Start of Block

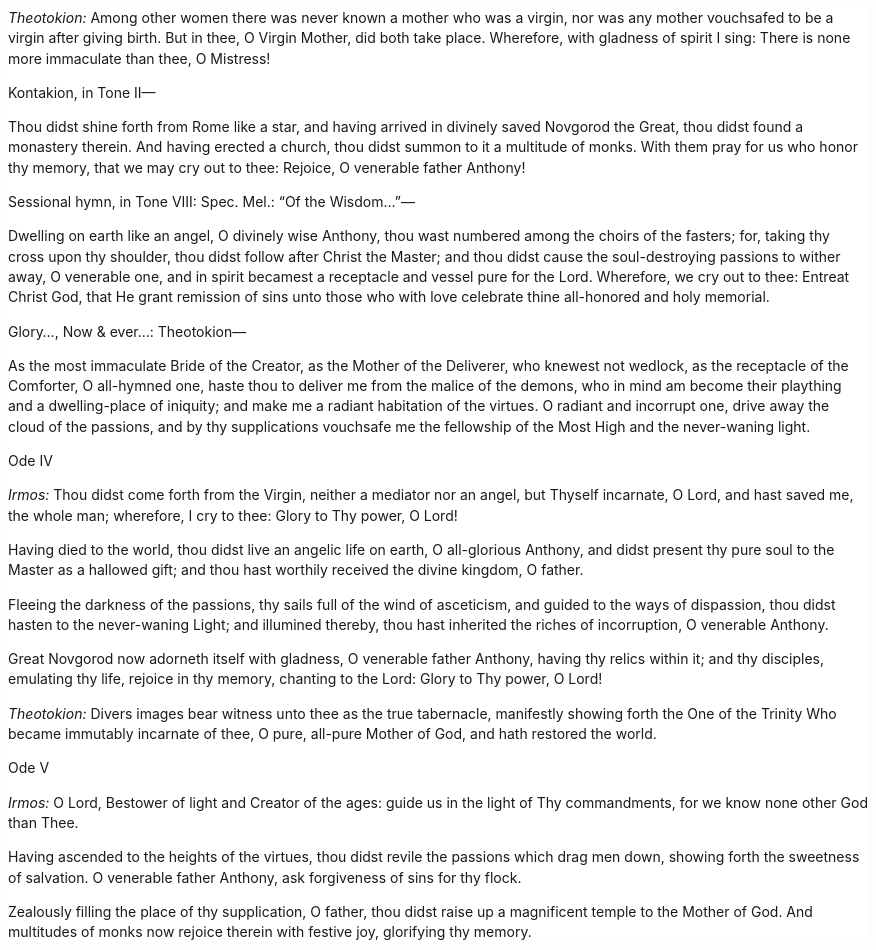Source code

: *Theotokion:* Among other women there was never known a mother who was a virgin, nor was any mother vouchsafed to be a virgin after giving birth. But in thee, O Virgin Mother, did both take place. Wherefore, with gladness of spirit I sing: There is none more immaculate than thee, O Mistress!

Kontakion, in Tone II—

Thou didst shine forth from Rome like a star, and having arrived in divinely saved Novgorod the Great, thou didst found a monastery therein. And having erected a church, thou didst summon to it a multitude of monks. With them pray for us who honor thy memory, that we may cry out to thee: Rejoice, O venerable father Anthony!

Sessional hymn, in Tone VIII: Spec. Mel.: “Of the Wisdom…”—

Dwelling on earth like an angel, O divinely wise Anthony, thou wast numbered among the choirs of the fasters; for, taking thy cross upon thy shoulder, thou didst follow after Christ the Master; and thou didst cause the soul-destroying passions to wither away, O venerable one, and in spirit becamest a receptacle and vessel pure for the Lord. Wherefore, we cry out to thee: Entreat Christ God, that He grant remission of sins unto those who with love celebrate thine all-honored and holy memorial.

Glory…, Now & ever…: Theotokion—

As the most immaculate Bride of the Creator, as the Mother of the Deliverer, who knewest not wedlock, as the receptacle of the Comforter, O all-hymned one, haste thou to deliver me from the malice of the demons, who in mind am become their plaything and a dwelling-place of iniquity; and make me a radiant habitation of the virtues. O radiant and incorrupt one, drive away the cloud of the passions, and by thy supplications vouchsafe me the fellowship of the Most High and the never-waning light.

Ode IV

*Irmos:* Thou didst come forth from the Virgin, neither a mediator nor an angel, but Thyself incarnate, O Lord, and hast saved me, the whole man; wherefore, I cry to thee: Glory to Thy power, O Lord!

Having died to the world, thou didst live an angelic life on earth, O all-glorious Anthony, and didst present thy pure soul to the Master as a hallowed gift; and thou hast worthily received the divine kingdom, O father.

Fleeing the darkness of the passions, thy sails full of the wind of asceticism, and guided to the ways of dispassion, thou didst hasten to the never-waning Light; and illumined thereby, thou hast inherited the riches of incorruption, O venerable Anthony.

Great Novgorod now adorneth itself with gladness, O venerable father Anthony, having thy relics within it; and thy disciples, emulating thy life, rejoice in thy memory, chanting to the Lord: Glory to Thy power, O Lord!

*Theotokion:* Divers images bear witness unto thee as the true tabernacle, manifestly showing forth the One of the Trinity Who became immutably incarnate of thee, O pure, all-pure Mother of God, and hath restored the world.

Ode V

*Irmos:* O Lord, Bestower of light and Creator of the ages: guide us in the light of Thy commandments, for we know none other God than Thee.

Having ascended to the heights of the virtues, thou didst revile the passions which drag men down, showing forth the sweetness of salvation. O venerable father Anthony, ask forgiveness of sins for thy flock.

Zealously filling the place of thy supplication, O father, thou didst raise up a magnificent temple to the Mother of God. And multitudes of monks now rejoice therein with festive joy, glorifying thy memory.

End of Block

**Instructions to follow**
Go through the data above and copy each line in which "Tone" appears.

**Output of the task**
Kontakion, in Tone II—
Sessional hymn, in Tone VIII: Spec. Mel.: “Of the Wisdom…”—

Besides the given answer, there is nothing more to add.